After visits to several Frank Lloyd Wright-designed structures in Wisconsin, a Wright structure in Independence, Iowa beckoned. Once a secluded private home, The Lowell and Agnes Walter Estate at Cedar Rock was equally impressive. Brick, glass, and concrete characterized the entire structure.
Indicative of Wright’s Usonian architectural style, broad overhangs protected the low-slung house and a single bright red ceramic tile bore Wright’s signature initials. The gorgeous private home also featured the architect’s signature ‘Cherokee Red’ paint.
Inside the home, a long planter flanked the hall leading to a 900-square-foot living room, where banks of plants flanked narrow windows high above. Massive skylights and wall-spanning windows flooded the living room with natural light and woodland views.

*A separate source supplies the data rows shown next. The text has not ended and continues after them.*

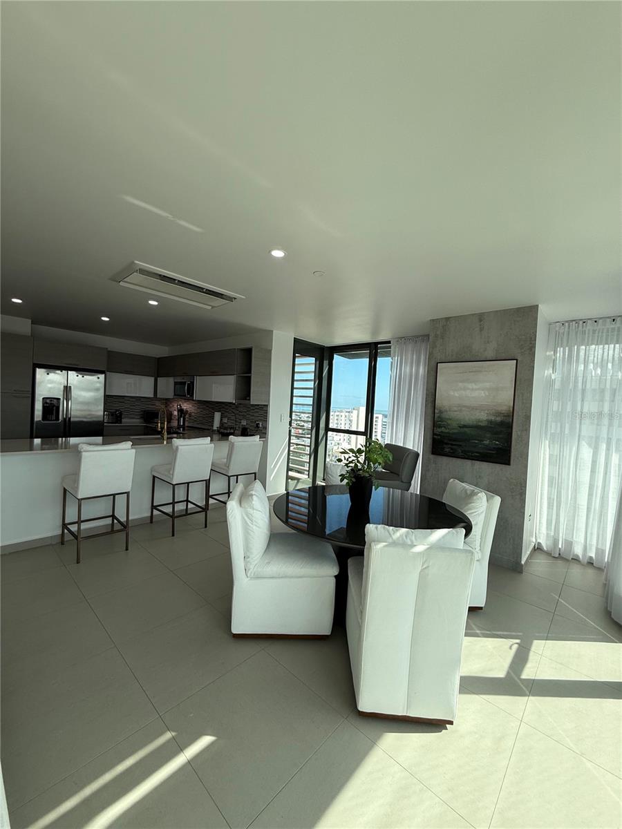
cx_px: 311
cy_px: 414
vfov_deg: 102.1
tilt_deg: -0.4
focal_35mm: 14
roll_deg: -3.5
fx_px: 335
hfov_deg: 85.7
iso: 50
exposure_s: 1/439
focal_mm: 2.22
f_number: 2.2
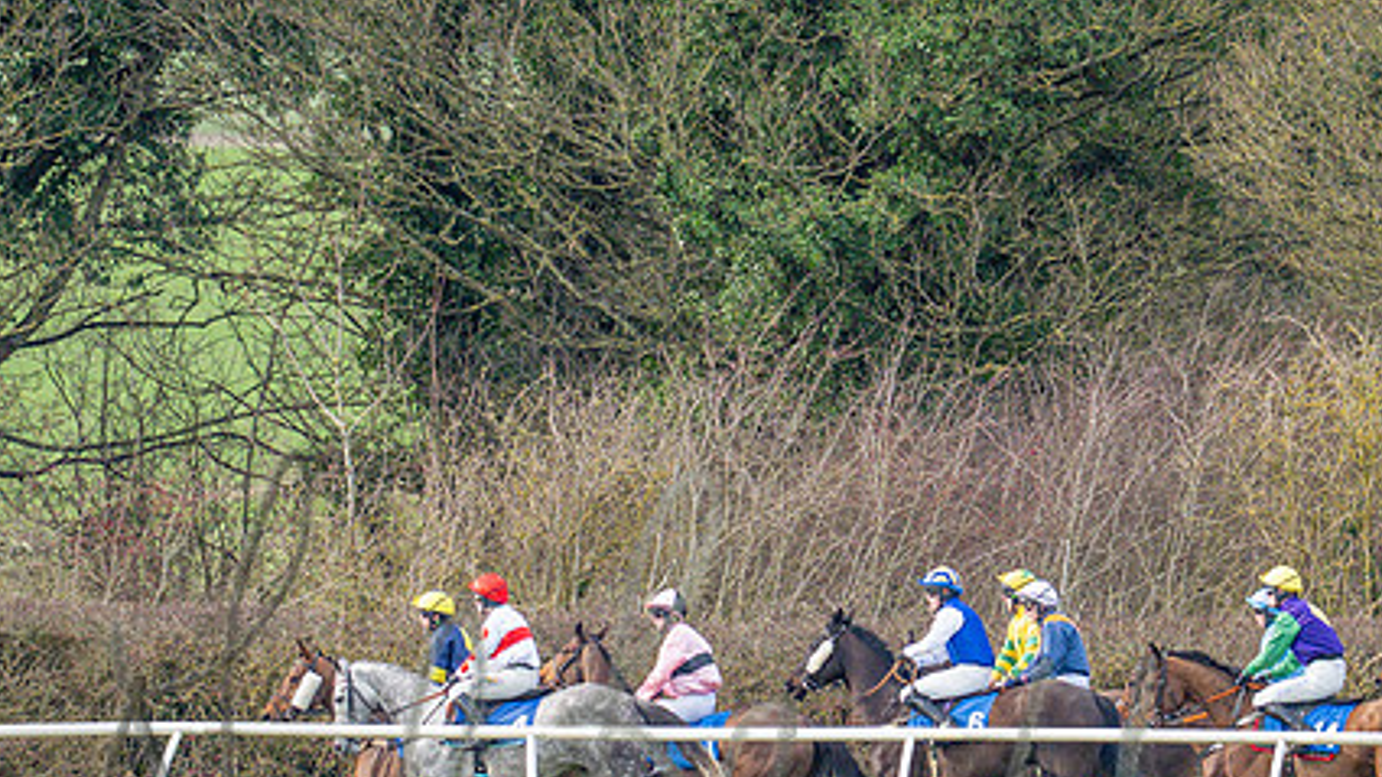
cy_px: 648
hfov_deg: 1.7
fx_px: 45877
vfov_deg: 1.0
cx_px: 783
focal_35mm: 1252
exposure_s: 1/1250
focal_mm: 400
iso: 500
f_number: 4.5
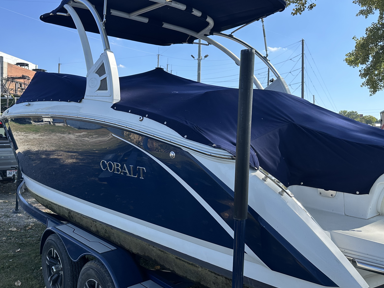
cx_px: 146
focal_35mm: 31
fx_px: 344
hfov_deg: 57.7
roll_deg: -0.3
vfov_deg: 45.4
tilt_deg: -0.5
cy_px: 132
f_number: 1.78
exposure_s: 1/2410
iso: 80
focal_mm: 6.86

Custom furnishings by Wright and his apprentice, John De Kovenhill, paired white upholstery with plenty of wood accents. Although the room seated up to 40 people, it retained a feeling of intimacy, due to multiple ‘conversation areas.’ A massive brick fireplace undoubtedly provided much-needed warmth during cold northern Iowa winters, while openings in the brick walls housed brightly colored backlit glass pieces. So much natural light flooded the space that it felt like an outdoor living area.
In the small and simple yet functional kitchen, long open wood shelves above the sink displayed polished copper canisters and other pieces. Dual-layer drawers and cabinets with triangular interiors maximized storage space.
Nearby, a narrow and dark wood-paneled hallway with recessed ceiling lighting led toward several bedrooms. In each one, high ceilings and more tall banks of windows with wooded views created welcoming sleep areas. When opened, floor-to-ceiling glass doors provided easy access to plenty of fresh air. Polished wood walls surrounded the beds and a brick wall with fireplace accentuated one room.
Next, the guide pointed out a massive outdoor, circular brick seating area and fire pit. Here, the Walters entertained guests – including Wright – amid natural quiet and beauty. The final tour stop lay down the hill from the home’s limestone bluff river overlook.
One of only four Wright-designed boathouses completed across the nation, the brick-wrapped Walter River Pavilion at Cedar Rock is the only such structure that has remained intact since it was built. Designed with a cantilevered terrace and roof lines, it features an inviting wood-burning fireplace near a wall of windows and a nearly invisible door beside an expansive deck.
There’s a small kitchen space and a bathroom plus a desk area flanked by long wooden shelves. But the most impressive feature is on the lower level, where a basement boat ramp and folding metal gates remain, amid more sturdy brick walls.
If you’re in Northeast Iowa and appreciate Frank Lloyd Wright’s architectural genius, check out this beautiful estate that draws from 10-12,000 visitors annually. Tours are available hourly, from late May through mid-October, on Thursday through Sunday.